Алла Леонидовна проводила еженедельные совещания. Говорила о дисциплине, напоминала, что на работу нужно приходить вовремя, а не так, как некоторые. Плюша слушала, рисовала в блокноте квадратики и заштриховывала их.
Вскоре сложилась в музее маленькая группка, с которой Алла Леонидовна пила у себя по пятницам чай с вареньями, которые варила сама. Говорили, вкусно. Плюша в этот круг не входила.
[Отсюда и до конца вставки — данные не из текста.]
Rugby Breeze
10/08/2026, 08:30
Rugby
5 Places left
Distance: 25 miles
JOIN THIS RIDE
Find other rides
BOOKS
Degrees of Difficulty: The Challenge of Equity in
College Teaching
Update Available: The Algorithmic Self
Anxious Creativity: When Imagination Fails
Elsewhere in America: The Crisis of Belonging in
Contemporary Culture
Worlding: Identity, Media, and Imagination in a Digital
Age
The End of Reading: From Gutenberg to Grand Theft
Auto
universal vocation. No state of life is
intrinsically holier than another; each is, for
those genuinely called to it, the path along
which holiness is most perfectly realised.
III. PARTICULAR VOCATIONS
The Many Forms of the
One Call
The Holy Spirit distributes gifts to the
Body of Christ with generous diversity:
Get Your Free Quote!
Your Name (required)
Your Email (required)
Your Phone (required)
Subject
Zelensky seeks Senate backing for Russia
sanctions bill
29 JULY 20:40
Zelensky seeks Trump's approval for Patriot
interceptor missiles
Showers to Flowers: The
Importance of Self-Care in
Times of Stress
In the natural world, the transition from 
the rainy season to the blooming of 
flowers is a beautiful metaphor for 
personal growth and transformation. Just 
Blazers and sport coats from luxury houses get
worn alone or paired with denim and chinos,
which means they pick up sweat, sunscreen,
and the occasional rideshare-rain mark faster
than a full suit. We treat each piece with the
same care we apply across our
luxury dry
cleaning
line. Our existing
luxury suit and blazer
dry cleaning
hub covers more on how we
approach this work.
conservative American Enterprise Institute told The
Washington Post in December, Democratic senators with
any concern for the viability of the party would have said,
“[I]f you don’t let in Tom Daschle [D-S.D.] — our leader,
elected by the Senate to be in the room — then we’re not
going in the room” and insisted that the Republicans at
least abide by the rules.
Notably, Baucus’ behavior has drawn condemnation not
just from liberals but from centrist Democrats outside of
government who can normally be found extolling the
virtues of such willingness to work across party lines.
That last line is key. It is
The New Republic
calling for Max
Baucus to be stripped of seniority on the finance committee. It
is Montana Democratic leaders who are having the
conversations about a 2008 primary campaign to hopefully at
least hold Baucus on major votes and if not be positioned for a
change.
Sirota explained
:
Только один раз, на Восьмое марта, попробовала шарлотку, приготовленную директрисой. Дожевала напоминавший резину бисквит, тяжело проглотила и запила газированной водой.
Получила первый выговор. Да, она опаздывала. Но ведь и уходила позже, и в выходной могла прийти, если надо. «Хочешь, съезжу поговорю с ней?» — Натали постукивала по столу. Плюша быстро мотала головой. Нет. Нет. Не надо.
Иногда она ездила к Геворкяну. Он вдруг как-то постарел, но при Плюше старался держаться. Сам варил себе супы, мерил давление, шутил. Плюша плакалась ему на музейные дела, Геворкян пересаживался на диван и слушал. Иногда поглядывал в тихо работавший телевизор, который завел, выйдя на пенсию.
— А знаете, — сказал как-то, — на меня подали в суд… Да, ваша Леонидовна. Обнаружила какие-то финансовые нарушения, в которых я повинен.
Плюша возвращалась через поле: другую дорогу перекопали, меняли трубы. Дул слабый ветер, качались тяжелые соцветия борщевика.
На следующий день она постучала в директорский кабинет. В файлике было заявление об уходе.
Алла Леонидовна отвлеклась от монитора.
— А, Полина… Станиславовна, — неуверенно прибавила отчество. — Заходите. Да, вот этот стул, поближе… Чем порадуем?
Плюша просидела у нее почти час. Ушла с неподписанным заявлением.
— Поймите, милая моя, отчетность есть отчетность, — говорила Алла Леонидовна, провожая ее до двери. — Рано или поздно эти нарушения… А там очень серьезные нарушения, понимаете? И они бы все равно всплыли. И грантовые средства, и деньги попечителей, там такое… Мы просто решили на опережение, чтобы, главное, отвести удар от музея. Ричарду Георгиевичу все равно ничего не будет, он пенсионер, он у нас заслуженный человек с авторитетом… Поэтому давайте не торопиться, Полина Станиславовна… Или можно я вас просто буду называть Плюшей?
Плюша, уже державшаяся за ручку двери, отпустила ее и подняла брови.
— Ведь вас Карл Семенович так называл? — Директриса продолжала глядеть на нее.